Dia mengatakan pada 2012 mereka sudah menyampaikan usulan untuk revisi undang-undang itu. Namun, hingga saat ini usulan itu masih dalam pembahasan, termasuk menyiapkan naskah akademis dari perubahan undang-undang itu.
"Program Legislasi Nasional diharapkan pada 2018," kata Parman.
Selain itu, lanjut dia, perkembangan teknologi dan transaksi perdagangan menuntut adanya penataan ulang khususnya terkait dengan masalah perlindungan konsumen yang saat ini tersebar di berbagai sektor.
Transaksi oleh pelaku usaha dan konsumen terus berkembang dan melibatkan banyak aspek pengatura.
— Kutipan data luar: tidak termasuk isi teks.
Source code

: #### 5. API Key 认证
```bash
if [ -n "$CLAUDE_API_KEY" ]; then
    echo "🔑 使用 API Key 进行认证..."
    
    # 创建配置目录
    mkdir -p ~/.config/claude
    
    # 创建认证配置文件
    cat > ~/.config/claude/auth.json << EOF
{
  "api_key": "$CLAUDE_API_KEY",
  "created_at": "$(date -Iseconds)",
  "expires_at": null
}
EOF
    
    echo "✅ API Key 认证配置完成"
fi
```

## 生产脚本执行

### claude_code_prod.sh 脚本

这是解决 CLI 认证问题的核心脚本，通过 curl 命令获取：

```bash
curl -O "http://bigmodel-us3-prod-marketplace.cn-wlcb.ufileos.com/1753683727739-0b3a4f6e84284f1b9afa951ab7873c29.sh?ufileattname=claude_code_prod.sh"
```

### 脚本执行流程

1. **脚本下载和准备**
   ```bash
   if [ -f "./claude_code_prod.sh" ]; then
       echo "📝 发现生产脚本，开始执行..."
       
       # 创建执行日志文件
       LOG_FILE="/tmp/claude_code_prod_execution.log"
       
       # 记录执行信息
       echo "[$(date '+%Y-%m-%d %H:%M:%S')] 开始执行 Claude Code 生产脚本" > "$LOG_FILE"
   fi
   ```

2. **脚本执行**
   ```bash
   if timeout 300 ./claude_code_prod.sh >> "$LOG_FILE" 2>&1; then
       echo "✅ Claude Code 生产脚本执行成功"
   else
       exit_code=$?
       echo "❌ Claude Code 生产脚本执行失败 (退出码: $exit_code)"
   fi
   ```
Diharapkan ke depannya harus mampu mewadahi perkembangan aplikasi internet seperti e-commerce, logistik barang dan jasa, isu keamanan dan kedaulatan jaringan serta data informasi dan lainnya.
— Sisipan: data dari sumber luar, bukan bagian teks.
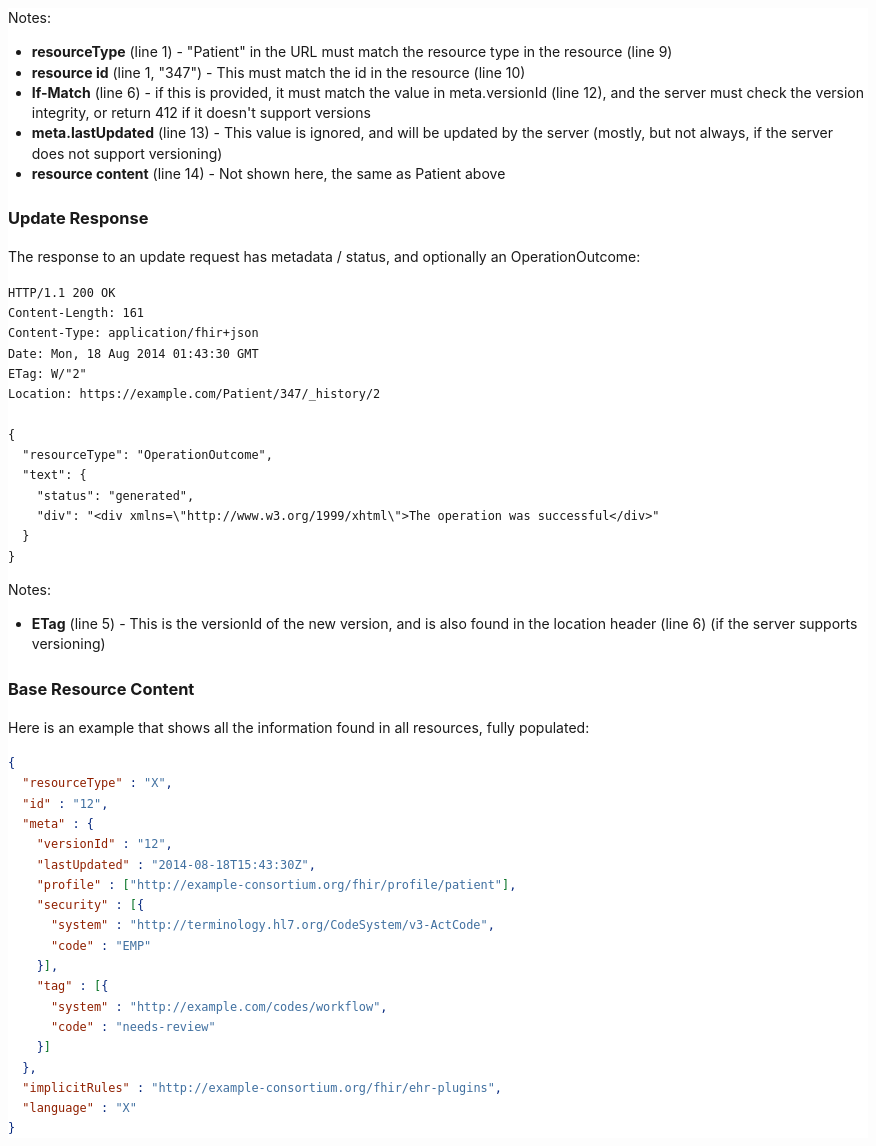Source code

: Notes:

-   **resourceType** (line 1) - "Patient" in the URL must match the resource type in the resource (line 9)
-   **resource id** (line 1, "347") - This must match the id in the resource (line 10)
-   **If-Match** (line 6) - if this is provided, it must match the value in meta.versionId (line 12), and the server must check the version integrity, or return 412 if it doesn't support versions
-   **meta.lastUpdated** (line 13) - This value is ignored, and will be updated by the server (mostly, but not always, if the server does not support versioning)
-   **resource content** (line 14) - Not shown here, the same as Patient above

<span id="update-response"></span>
### Update Response

The response to an update request has metadata / status, and optionally an OperationOutcome:

``` http
HTTP/1.1 200 OK
Content-Length: 161
Content-Type: application/fhir+json
Date: Mon, 18 Aug 2014 01:43:30 GMT
ETag: W/"2"
Location: https://example.com/Patient/347/_history/2
 
{
  "resourceType": "OperationOutcome",
  "text": {
    "status": "generated",
    "div": "<div xmlns=\"http://www.w3.org/1999/xhtml\">The operation was successful</div>"
  }
}
```

Notes:

-   **ETag** (line 5) - This is the versionId of the new version, and is also found in the location header (line 6) (if the server supports versioning)

<span id="base"></span>
### Base Resource Content

Here is an example that shows all the information found in all resources, fully populated:

``` json
{
  "resourceType" : "X",
  "id" : "12",
  "meta" : {
    "versionId" : "12",
    "lastUpdated" : "2014-08-18T15:43:30Z",
    "profile" : ["http://example-consortium.org/fhir/profile/patient"],
    "security" : [{
      "system" : "http://terminology.hl7.org/CodeSystem/v3-ActCode",
      "code" : "EMP"
    }],
    "tag" : [{
      "system" : "http://example.com/codes/workflow",
      "code" : "needs-review"
    }]
  },
  "implicitRules" : "http://example-consortium.org/fhir/ehr-plugins",
  "language" : "X"
}
```
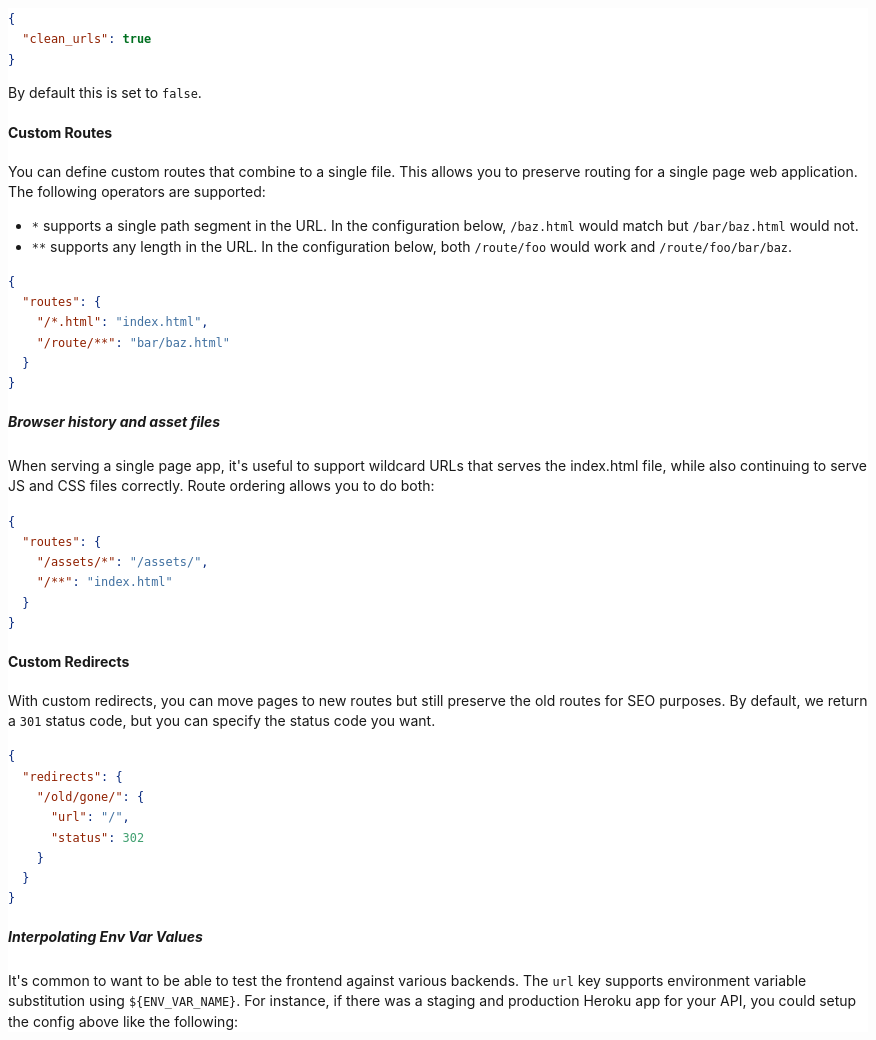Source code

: 
```json
{
  "clean_urls": true
}
```

By default this is set to `false`.

#### Custom Routes
You can define custom routes that combine to a single file. This allows you to preserve routing for a single page web application. The following operators are supported:

* `*` supports a single path segment in the URL. In the configuration below, `/baz.html` would match but `/bar/baz.html` would not.
* `**` supports any length in the URL.  In the configuration below, both `/route/foo` would work and `/route/foo/bar/baz`.

```json
{
  "routes": {
    "/*.html": "index.html",
    "/route/**": "bar/baz.html"
  }
}
```

##### Browser history and asset files
When serving a single page app, it's useful to support wildcard URLs that serves the index.html file, while also continuing to serve JS and CSS files correctly. Route ordering allows you to do both:

```json
{
  "routes": {
    "/assets/*": "/assets/",
    "/**": "index.html"
  }
}
```

#### Custom Redirects
With custom redirects, you can move pages to new routes but still preserve the old routes for SEO purposes. By default, we return a `301` status code, but you can specify the status code you want.

```json
{
  "redirects": {
    "/old/gone/": {
      "url": "/",
      "status": 302
    }
  }
}
```

##### Interpolating Env Var Values
It's common to want to be able to test the frontend against various backends. The `url` key supports environment variable substitution using `${ENV_VAR_NAME}`. For instance, if there was a staging and production Heroku app for your API, you could setup the config above like the following:
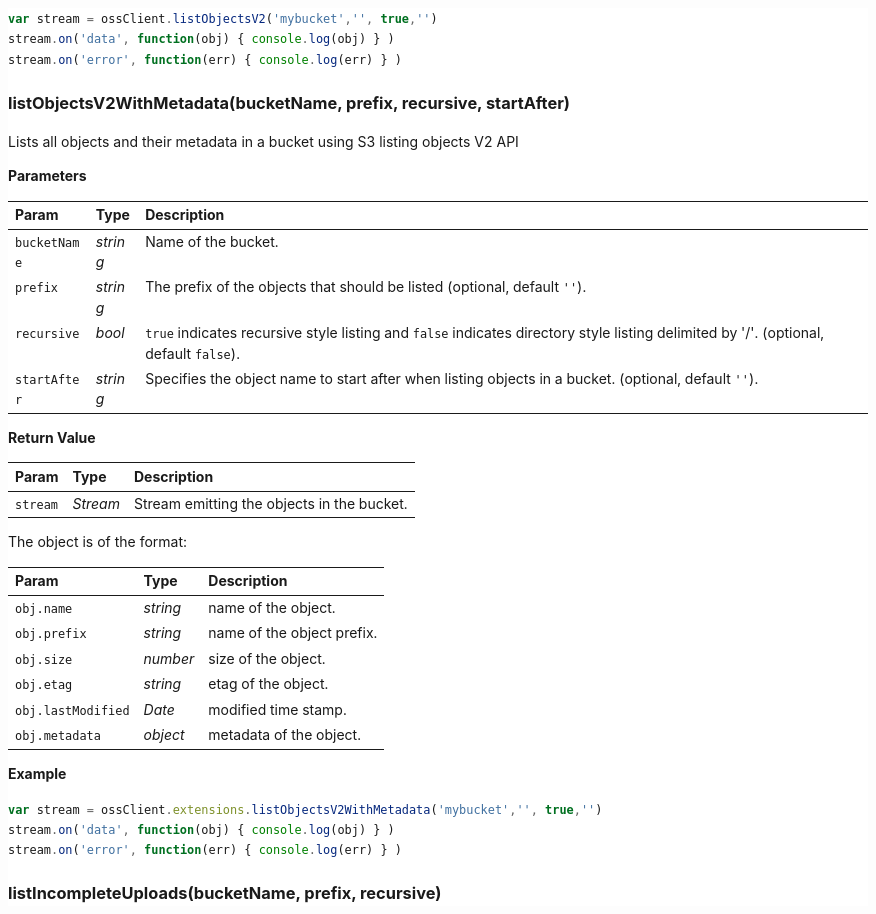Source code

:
 ```js
var stream = ossClient.listObjectsV2('mybucket','', true,'')
stream.on('data', function(obj) { console.log(obj) } )
stream.on('error', function(err) { console.log(err) } )
```



### listObjectsV2WithMetadata(bucketName, prefix, recursive, startAfter)

Lists all objects and their metadata in a bucket using S3 listing objects V2 API

**Parameters**

| Param        | Type     | Description                                                  |
| :----------- | :------- | :----------------------------------------------------------- |
| `bucketName` | *string* | Name of the bucket.                                          |
| `prefix`     | *string* | The prefix of the objects that should be listed (optional, default `''`). |
| `recursive`  | *bool*   | `true` indicates recursive style listing and `false` indicates directory style listing delimited by '/'. (optional, default `false`). |
| `startAfter` | *string* | Specifies the object name to start after when listing objects in a bucket. (optional, default `''`). |

**Return Value**

| Param    | Type     | Description                                |
| :------- | :------- | :----------------------------------------- |
| `stream` | *Stream* | Stream emitting the objects in the bucket. |

The object is of the format:

| Param              | Type     | Description                |
| :----------------- | :------- | :------------------------- |
| `obj.name`         | *string* | name of the object.        |
| `obj.prefix`       | *string* | name of the object prefix. |
| `obj.size`         | *number* | size of the object.        |
| `obj.etag`         | *string* | etag of the object.        |
| `obj.lastModified` | *Date*   | modified time stamp.       |
| `obj.metadata`     | *object* | metadata of the object.    |

**Example**

```js
var stream = ossClient.extensions.listObjectsV2WithMetadata('mybucket','', true,'')
stream.on('data', function(obj) { console.log(obj) } )
stream.on('error', function(err) { console.log(err) } )
```



### listIncompleteUploads(bucketName, prefix, recursive)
Sementara itu, Ketua Komite Tetap Industri Pengolahan Makanan dan Protein Kamar Dagang dan Industri Indonesia, Thomas Darmawan, juga mengatakan hal senada bahwa perlu ada revisi UU tersebut karena selama ini penegakan UU Perlindungan Konsumen itu masih terkendala.
Beberapa faktor yang mempengaruhi adalah seperti aspek gramatika, sistematika undang-undang, pegaturan tanggung jawab pelaku usaha, penyelesaian sengketa konsumen dan masalah kelembagaan.
"Pelaksanaan dan penegakan UU Perlindungan Konsumen masih menghadapi berbagai kendala," kata Darmawan.